Excerpted text
>>>

There persists considerable and inevitable confusion as to how best to classify the non-traditional/non-conservative forms of Evangelicalism. Some call the emerging church movement a version or manifestation of post-evangelicalism, whereas others distinguish both under the broader umbrella of the "evangelical left" movement. As such developments are still relatively new, it remains to be seen how the categories and semantics will settle.

Global statistics

According to a 2011 Pew Forum study on global Christianity, 285,480,000 or 13.1 percent of all Christians are Evangelicals.[43] The largest concentration of Evangelicals can be found in the United States, with 26.8% of the U.S. population or 94.38 million,[44] the latter being roughly one third of the world's Evangelicals.[3] The next most populous is Brazil, with 26.3% or 51.33 million.[44]

The World Evangelical Alliance is "a network of churches in 128 nations that have each formed an Evangelical alliance and over 100 international organizations joining together to give a worldwide identity, voice and platform" to an estimated more than 420 million Evangelical Christians.[45] The Alliance was formed in 1951 by Evangelicals from 21 countries. It has worked to support its members to work together globally.

<<<

Problem 1
Repeat everything in the Evangelicalism text from "Global statistics" down to "work together globally.", word for word.
Problem 2
Answer these from the Evangelicalism text:
(a) According to the 2011 Pew Forum study, what percentage of all Christians are Evangelicals?
(b) In what year was the World Evangelical Alliance formed?
(c) Which country has the second-largest Evangelical population?
The lines after this point are separate material, unrelated to the Evangelicalism text.

Information
>>>

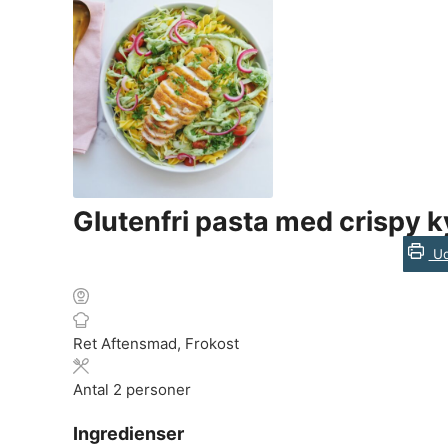
Glutenfri pasta med crispy 
Ud
Ret
Aftensmad, Frokost
Antal
2
personer
Ingredienser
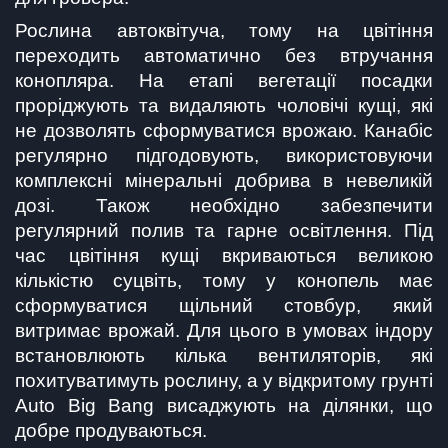
Рослина автоквітуча, тому на цвітіння 
переходить автоматично без втручання 
конопляра. На етапі вегетації посадки 
проріджують та видаляють чоловічі кущі, які 
не дозволять сформуватися врожаю. Канабіс 
регулярно підгодовують, використовуючи 
комплексні мінеральні добрива в невеликій 
дозі. Також необхідно забезпечити 
регулярний полив та гарне освітлення. Під 
час цвітіння кущі вкриваються великою 
кількістю суцвіть, тому у конопель має 
сформуватися щільний стовбур, який 
витримає врожай. Для цього в умовах індору 
встановлюють кілька вентиляторів, які 
похитуватимуть рослину, а у відкритому грунті 
Auto Big Bang висаджують на ділянки, що 
добре продуваються.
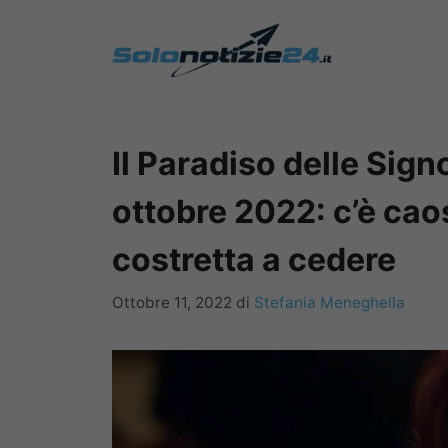
Vai
al
contenuto
Il Paradiso delle Sign
ottobre 2022: c’è cao
costretta a cedere
Ottobre 11, 2022
di
Stefania Meneghella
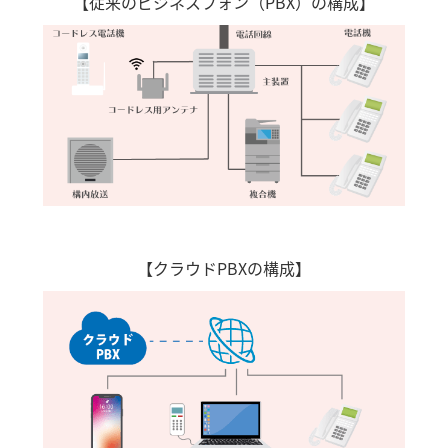
【従来のビジネスフォン（PBX）の構成】
【クラウドPBXの構成】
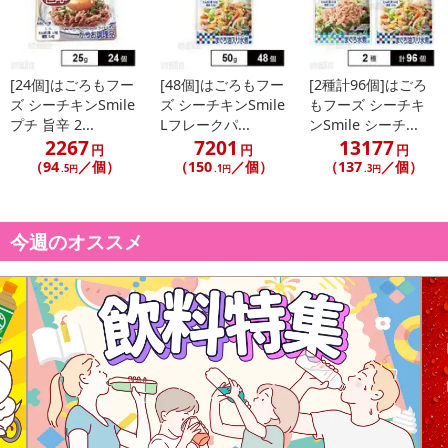
[24個]はごろもフー
[48個]はごろもフー
[2種計96個]はごろ
ズ シーチキンSmile
ズ シーチキンSmile
もフーズ シーチキ
プチ 旨辛 2...
Lフレークパ...
ンSmile シーチ...
2267
7201
13177
円
円
円
（94
／個）
（150
／個）
（137
／個）
.5円
.1円
.3円
今週のオススメ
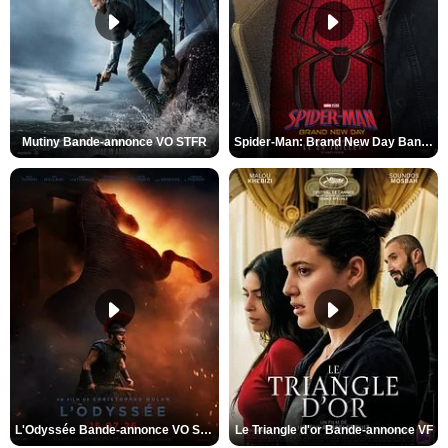
Mutiny Bande-annonce VO STFR
Spider-Man: Brand New Day Bande-annonce VO STFR
L'Odyssée Bande-annonce VO STFR
Le Triangle d'or Bande-annonce VF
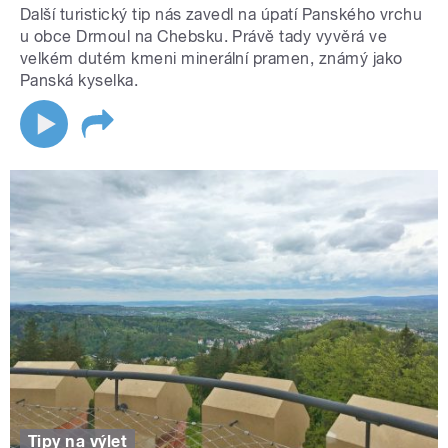
Další turistický tip nás zavedl na úpatí Panského vrchu
u obce Drmoul na Chebsku. Právě tady vyvěrá ve
velkém dutém kmeni minerální pramen, známý jako
Panská kyselka.
Tipy na výlet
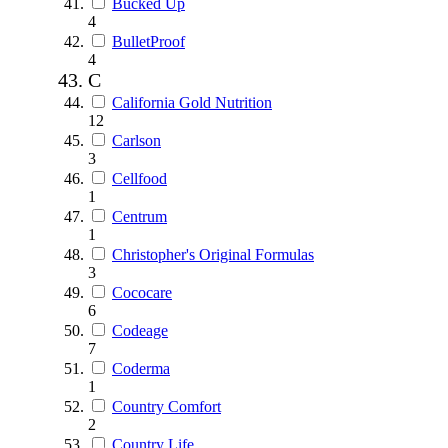
Bucked Up
4
BulletProof
4
C
California Gold Nutrition
12
Carlson
3
Cellfood
1
Centrum
1
Christopher's Original Formulas
3
Cococare
6
Codeage
7
Coderma
1
Country Comfort
2
Country Life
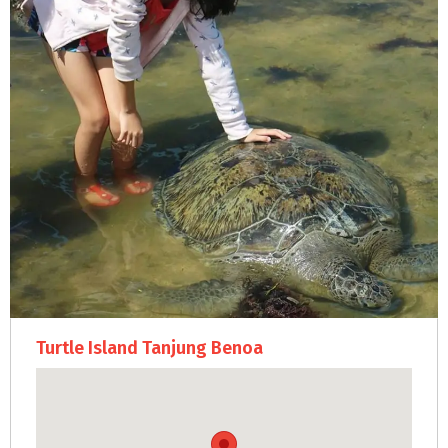
Turtle Island Tanjung Benoa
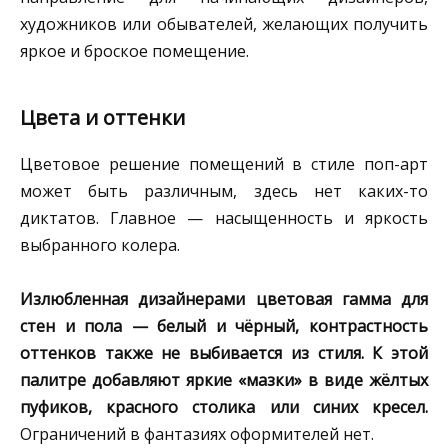
художников или обывателей, желающих получить
яркое и броское помещение.
Цвета и оттенки
Цветовое решение помещений в стиле поп-арт
может быть различным, здесь нет каких-то
диктатов. Главное — насыщенность и яркость
выбранного колера.
Излюбленная дизайнерами цветовая гамма для
стен и пола — белый и чёрный, контрастность
оттенков также не выбивается из стиля. К этой
палитре добавляют яркие «мазки» в виде жёлтых
пуфиков, красного столика или синих кресел.
Ограничений в фантазиях оформителей нет.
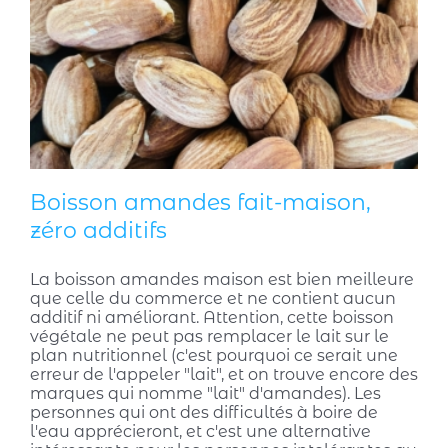
Boisson amandes fait-maison,
zéro additifs
La boisson amandes maison est bien meilleure
que celle du commerce et ne contient aucun
additif ni améliorant. Attention, cette boisson
végétale ne peut pas remplacer le lait sur le
plan nutritionnel (c'est pourquoi ce serait une
erreur de l'appeler "lait", et on trouve encore des
marques qui nomme "lait" d'amandes). Les
personnes qui ont des difficultés à boire de
l'eau apprécieront, et c'est une alternative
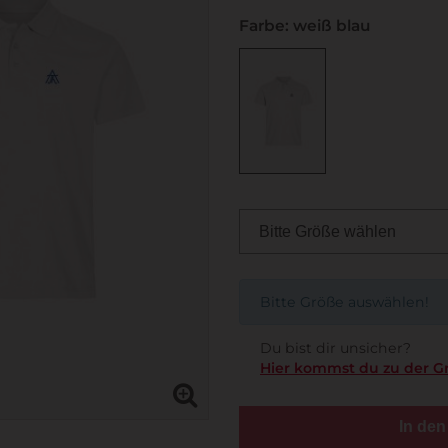
Farbe: weiß blau
Bitte Größe auswählen!
Du bist dir unsicher?
Hier kommst du zu der G
In de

<<<

Answer box 1
Global statistics

According to a 2011 Pew Forum study on global Christianity, 285,480,000 or 13.1 percent of all Christians are Evangelicals.[43] The largest concentration of Evangelicals can be found in the United States, with 26.8% of the U.S. population or 94.38 million,[44] the latter being roughly one third of the world's Evangelicals.[3] The next most populous is Brazil, with 26.3% or 51.33 million.[44]

The World Evangelical Alliance is "a network of churches in 128 nations that have each formed an Evangelical alliance and over 100 international organizations joining together to give a worldwide identity, voice and platform" to an estimated more than 420 million Evangelical Christians.[45] The Alliance was formed in 1951 by Evangelicals from 21 countries. It has worked to support its members to work together globally.

Answer box 2
(a) 13.1 percent
(b) 1951
(c) Brazil